- [Source records]
* * * * * * * * *
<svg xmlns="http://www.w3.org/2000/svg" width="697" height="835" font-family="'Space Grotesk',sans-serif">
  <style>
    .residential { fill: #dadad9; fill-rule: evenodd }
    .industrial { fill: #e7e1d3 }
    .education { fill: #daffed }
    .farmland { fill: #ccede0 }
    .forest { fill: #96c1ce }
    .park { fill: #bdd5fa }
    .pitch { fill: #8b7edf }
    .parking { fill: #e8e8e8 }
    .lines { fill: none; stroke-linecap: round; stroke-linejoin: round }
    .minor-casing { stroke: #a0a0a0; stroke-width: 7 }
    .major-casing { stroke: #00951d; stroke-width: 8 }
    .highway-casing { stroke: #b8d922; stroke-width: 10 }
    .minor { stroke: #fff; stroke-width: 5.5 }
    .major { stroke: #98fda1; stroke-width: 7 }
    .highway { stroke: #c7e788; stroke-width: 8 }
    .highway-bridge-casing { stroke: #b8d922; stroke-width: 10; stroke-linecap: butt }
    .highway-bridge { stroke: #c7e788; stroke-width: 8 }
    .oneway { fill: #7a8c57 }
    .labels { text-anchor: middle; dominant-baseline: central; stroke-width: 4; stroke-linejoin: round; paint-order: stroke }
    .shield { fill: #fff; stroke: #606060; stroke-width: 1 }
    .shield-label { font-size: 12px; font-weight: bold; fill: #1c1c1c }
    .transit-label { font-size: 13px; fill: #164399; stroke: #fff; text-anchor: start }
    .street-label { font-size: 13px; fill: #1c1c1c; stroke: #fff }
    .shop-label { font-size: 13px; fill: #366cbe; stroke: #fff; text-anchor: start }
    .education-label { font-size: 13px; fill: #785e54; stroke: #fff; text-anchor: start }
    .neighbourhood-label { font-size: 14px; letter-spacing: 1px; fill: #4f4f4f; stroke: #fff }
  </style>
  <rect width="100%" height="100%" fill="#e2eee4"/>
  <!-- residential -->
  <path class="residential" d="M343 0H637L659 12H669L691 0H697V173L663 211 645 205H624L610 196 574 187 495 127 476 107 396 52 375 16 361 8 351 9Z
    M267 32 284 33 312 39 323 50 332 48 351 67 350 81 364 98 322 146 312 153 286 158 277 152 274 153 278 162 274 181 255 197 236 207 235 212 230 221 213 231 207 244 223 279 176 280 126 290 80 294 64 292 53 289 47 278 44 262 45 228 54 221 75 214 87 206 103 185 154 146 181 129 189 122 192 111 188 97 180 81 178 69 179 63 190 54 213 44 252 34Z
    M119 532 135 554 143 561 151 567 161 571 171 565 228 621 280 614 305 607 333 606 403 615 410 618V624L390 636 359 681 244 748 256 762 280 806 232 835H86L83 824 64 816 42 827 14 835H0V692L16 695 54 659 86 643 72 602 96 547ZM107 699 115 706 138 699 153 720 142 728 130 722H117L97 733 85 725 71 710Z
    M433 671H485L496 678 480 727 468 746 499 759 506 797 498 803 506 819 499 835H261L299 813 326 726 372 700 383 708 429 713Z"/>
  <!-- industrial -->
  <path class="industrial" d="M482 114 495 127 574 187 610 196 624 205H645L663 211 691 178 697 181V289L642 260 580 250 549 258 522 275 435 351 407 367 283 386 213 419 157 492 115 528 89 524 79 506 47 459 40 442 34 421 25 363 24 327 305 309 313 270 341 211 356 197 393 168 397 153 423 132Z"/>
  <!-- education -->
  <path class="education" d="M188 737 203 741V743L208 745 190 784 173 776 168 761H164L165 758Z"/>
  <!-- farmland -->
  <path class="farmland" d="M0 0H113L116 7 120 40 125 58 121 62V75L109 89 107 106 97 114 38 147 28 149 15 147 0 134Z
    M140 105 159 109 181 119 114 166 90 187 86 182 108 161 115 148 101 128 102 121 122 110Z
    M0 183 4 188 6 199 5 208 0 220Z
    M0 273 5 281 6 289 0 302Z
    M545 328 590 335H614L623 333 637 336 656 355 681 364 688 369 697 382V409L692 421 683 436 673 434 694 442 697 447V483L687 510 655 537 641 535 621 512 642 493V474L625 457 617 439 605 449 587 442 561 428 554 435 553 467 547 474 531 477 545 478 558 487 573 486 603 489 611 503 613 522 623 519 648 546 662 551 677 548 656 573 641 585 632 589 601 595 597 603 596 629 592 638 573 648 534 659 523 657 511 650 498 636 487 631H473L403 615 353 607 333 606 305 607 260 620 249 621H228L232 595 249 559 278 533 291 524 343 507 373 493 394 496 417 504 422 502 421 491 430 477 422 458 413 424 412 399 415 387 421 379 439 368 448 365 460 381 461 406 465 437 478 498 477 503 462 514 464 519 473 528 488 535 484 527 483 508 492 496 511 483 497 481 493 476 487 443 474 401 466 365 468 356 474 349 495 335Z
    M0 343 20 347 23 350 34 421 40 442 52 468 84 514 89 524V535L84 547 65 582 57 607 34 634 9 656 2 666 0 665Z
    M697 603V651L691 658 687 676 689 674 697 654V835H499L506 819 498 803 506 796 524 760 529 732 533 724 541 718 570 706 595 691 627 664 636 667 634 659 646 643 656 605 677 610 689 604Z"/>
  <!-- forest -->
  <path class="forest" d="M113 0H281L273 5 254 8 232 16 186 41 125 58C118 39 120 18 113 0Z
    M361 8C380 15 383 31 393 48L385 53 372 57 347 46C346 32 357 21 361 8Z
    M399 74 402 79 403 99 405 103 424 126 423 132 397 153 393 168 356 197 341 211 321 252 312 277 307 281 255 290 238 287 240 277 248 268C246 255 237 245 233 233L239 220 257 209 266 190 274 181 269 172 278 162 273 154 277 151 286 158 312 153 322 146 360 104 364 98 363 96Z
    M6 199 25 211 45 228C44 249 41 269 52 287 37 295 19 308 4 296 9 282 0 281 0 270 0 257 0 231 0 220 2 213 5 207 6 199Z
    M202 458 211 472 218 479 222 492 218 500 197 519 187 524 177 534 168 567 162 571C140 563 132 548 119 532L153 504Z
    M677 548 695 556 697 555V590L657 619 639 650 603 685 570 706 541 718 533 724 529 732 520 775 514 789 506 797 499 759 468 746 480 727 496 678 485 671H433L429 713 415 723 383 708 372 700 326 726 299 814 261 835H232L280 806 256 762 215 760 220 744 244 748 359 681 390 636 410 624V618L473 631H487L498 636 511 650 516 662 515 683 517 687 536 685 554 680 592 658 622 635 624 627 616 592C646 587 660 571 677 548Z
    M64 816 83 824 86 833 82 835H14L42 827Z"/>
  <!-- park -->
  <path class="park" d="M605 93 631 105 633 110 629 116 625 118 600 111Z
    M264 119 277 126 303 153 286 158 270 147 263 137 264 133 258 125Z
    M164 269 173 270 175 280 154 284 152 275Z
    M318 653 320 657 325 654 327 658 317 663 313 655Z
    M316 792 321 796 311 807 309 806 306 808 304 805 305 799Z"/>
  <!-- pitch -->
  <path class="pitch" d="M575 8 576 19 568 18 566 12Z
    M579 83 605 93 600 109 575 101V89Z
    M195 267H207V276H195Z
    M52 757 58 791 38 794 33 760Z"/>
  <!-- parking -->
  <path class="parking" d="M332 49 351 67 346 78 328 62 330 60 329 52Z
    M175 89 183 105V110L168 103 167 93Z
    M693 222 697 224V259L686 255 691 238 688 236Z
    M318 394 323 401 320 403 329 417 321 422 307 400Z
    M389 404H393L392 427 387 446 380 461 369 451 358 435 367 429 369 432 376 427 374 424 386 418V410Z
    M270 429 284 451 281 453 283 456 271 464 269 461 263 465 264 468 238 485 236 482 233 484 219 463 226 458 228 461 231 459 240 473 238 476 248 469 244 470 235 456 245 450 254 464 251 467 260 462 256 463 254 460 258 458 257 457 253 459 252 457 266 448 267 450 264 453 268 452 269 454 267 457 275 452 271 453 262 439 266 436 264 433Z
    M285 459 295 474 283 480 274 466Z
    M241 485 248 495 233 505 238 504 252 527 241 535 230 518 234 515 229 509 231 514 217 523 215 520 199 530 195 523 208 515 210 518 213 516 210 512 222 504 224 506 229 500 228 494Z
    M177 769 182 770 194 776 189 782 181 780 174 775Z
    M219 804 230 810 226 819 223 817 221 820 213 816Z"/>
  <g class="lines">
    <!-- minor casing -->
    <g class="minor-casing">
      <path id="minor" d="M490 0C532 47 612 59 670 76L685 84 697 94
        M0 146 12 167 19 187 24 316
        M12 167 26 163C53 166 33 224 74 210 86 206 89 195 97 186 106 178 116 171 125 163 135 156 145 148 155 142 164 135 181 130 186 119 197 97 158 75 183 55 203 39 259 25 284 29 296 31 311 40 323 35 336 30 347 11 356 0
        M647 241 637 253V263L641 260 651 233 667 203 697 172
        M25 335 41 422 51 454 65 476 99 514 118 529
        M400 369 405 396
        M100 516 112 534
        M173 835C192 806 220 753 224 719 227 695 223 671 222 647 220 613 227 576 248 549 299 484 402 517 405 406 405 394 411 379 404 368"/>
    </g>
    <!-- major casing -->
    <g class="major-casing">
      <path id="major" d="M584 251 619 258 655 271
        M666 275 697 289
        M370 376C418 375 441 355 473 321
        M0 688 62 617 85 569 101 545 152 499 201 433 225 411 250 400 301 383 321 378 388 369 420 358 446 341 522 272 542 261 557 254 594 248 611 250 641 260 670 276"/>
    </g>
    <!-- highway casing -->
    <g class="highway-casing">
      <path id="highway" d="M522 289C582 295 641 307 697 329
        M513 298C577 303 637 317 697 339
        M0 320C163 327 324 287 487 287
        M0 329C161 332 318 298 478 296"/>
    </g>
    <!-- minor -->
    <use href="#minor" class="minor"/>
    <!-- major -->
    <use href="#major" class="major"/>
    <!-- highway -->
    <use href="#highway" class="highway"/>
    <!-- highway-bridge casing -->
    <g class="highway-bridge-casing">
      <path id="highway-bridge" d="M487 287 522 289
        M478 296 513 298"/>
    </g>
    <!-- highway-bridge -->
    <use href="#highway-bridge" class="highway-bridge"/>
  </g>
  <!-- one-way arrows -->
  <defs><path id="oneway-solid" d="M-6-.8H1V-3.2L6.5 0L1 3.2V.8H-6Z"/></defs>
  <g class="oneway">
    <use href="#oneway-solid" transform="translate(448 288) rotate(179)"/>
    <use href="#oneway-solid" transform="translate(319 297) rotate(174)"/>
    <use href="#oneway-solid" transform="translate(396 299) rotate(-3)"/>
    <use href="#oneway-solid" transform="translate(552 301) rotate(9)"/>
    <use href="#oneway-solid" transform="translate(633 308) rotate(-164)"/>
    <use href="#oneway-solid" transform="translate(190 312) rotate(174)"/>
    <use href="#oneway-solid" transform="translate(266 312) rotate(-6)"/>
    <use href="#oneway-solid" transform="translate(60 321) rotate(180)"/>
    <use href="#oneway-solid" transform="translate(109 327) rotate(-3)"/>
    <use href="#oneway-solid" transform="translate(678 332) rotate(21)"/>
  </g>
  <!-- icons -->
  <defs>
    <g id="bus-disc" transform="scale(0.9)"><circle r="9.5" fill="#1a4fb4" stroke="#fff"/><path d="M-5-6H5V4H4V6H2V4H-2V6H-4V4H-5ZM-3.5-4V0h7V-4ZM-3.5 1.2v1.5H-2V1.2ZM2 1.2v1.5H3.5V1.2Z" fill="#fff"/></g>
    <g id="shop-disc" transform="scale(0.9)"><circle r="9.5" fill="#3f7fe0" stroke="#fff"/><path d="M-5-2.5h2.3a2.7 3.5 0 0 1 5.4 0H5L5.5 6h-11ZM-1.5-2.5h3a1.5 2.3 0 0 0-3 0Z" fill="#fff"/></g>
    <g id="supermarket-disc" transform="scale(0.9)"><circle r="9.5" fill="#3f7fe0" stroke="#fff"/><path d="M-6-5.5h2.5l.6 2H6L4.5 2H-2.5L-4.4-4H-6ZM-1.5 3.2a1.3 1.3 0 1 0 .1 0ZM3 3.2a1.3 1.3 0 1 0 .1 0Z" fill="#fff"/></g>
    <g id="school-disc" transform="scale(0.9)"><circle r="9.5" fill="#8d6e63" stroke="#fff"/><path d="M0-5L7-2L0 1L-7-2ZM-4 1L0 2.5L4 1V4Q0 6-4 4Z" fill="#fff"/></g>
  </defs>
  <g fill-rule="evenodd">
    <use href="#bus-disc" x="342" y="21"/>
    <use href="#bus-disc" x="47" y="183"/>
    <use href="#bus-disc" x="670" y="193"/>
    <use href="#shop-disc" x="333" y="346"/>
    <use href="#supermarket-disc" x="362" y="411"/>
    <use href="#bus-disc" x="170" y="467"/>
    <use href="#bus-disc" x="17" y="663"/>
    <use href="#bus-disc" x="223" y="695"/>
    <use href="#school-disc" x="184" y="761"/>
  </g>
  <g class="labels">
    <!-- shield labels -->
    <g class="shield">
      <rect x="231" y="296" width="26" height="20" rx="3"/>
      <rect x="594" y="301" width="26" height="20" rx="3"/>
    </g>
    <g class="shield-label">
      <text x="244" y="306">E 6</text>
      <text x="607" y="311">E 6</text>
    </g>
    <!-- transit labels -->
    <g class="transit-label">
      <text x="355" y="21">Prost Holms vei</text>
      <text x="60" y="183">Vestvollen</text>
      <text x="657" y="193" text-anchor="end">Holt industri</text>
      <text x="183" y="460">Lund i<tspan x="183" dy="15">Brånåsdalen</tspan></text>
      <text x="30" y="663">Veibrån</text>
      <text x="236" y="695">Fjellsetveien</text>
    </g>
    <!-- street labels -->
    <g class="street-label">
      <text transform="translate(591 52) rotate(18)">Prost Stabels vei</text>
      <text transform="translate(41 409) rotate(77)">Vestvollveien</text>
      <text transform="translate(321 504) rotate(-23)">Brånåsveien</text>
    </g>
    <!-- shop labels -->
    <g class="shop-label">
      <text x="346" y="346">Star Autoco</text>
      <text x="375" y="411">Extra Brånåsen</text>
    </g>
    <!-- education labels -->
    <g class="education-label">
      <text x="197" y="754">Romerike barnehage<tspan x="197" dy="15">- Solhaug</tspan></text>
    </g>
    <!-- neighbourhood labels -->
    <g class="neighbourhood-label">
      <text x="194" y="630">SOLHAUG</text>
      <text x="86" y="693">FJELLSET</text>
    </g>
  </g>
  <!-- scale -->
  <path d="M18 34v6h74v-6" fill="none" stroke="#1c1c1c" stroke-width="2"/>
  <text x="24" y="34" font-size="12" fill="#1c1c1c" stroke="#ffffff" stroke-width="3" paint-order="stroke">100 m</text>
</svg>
* * * * * * * * *
- [The problem]
For each line above that contains the word "round", give the line as it is written.

- [Written reply]
    .lines { fill: none; stroke-linecap: round; stroke-linejoin: round }
    .labels { text-anchor: middle; dominant-baseline: central; stroke-width: 4; stroke-linejoin: round; paint-order: stroke }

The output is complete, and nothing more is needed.